The Pharmaceutical Care Management Association wants to overturn a new Iowa law regulating maximum allowable cost lists for generic drugs, arguing that any state involvement in the practice is preempted by the federal Employee Retirement Income Security Act's national framework.
Enacted with the support of the National Community Pharmacists Association, Iowa's law took effect in July, and joined similar laws on the books in 15 other states aimed at giving pharmacies greater bargaining power at the hands of maximum cost lists.
Iowa's law gives the state insurance commissioner the ability to require pharmacy benefit managers to disclose their pricing methodologies to pharmacies.
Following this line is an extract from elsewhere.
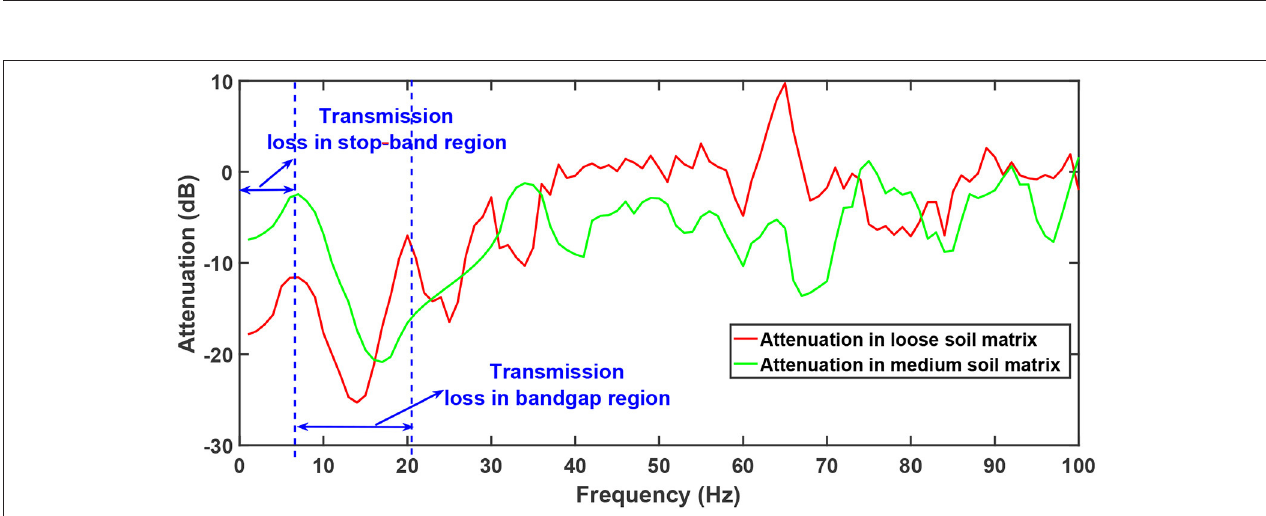
FIGURE 11 | Attenuation for clamped configuration of square concrete columns having dimension 2 × 2 × 10 m in soft soil type 1 (E = 10 MPa, µ = 0.25, and ρ = 1,400 kg / m 3 ) and medium soil (E = 153 MPa, µ = 0.33, and ρ = 1,800 kg / m 3 ) matrix having dimension 3 × 3 × 10 m (substitution ratio 0.445). Clearly, loss in soft soil type 1 matrix is more in comparison to medium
For drugs subject to the maximum reimbursement list, the law requires PBMs to inform pharmacies of their pricing data sources and let them comment, contest or appeal the maximum rates -- and lets pharmacies claim payment retroactively for any inaccurate pricing in the past.
Iowa's law, the Pharmaceutical Care Management Association argues, could leave employer, union and publicly-funded drug plans paying more for many generic drugs and limit plans' flexibility to use less-expensive generics as new ones come on the market.
"This mandate forces Iowa employers, unions and public programs to pay drugstores above-market rates," said PCMA President and CEO Mark Merritt in a media release. "It's a giveaway to the drugstore lobby that will raise Iowa's prescription drug costs by $55 million a year with no upside."
Maximum allowable costs lists are fairly widespread in commercial insurance, Medicare Part D and Medicaid. About 80 percent of employer-sponsored drug plans used maximum cost lists, along with 45 state Medicaid programs, including Iowa, up from 26 states in 1999, according to the Pharmaceutical Care Management Association.
Pharmacists have been waging a fight against against the maximum cost list management tool, however, contending that they can leave pharmacies getting paid below the cost they pay for the drugs they're dispensing.
"While the prices that pharmacies must pay their wholesalers for these medications continue to increase, insurance middlemen known as pharmacy benefit managers may wait months before they adjust reimbursement rates to reflect market costs, and rarely do so retroactively," said National Community Pharmacists Association CEO B. Douglas Hoey in a media release. "This is forcing community pharmacies to 'buy high' and 'sell low' and routinely incur losses of $60, $100 or much more per prescription."
Whatever the fate of Iowa's and the other 15 state laws regulating maximum cost lists, PBMs may have to prepare to deal with somewhat similar, though less restrictive policies in one of the biggest markets: Medicare Part D. In 2016, federal regulators will require Part D plans and their PBMs to give contracted pharmacies the reimbursement rates for drugs under maximum allowable cost pricing standards.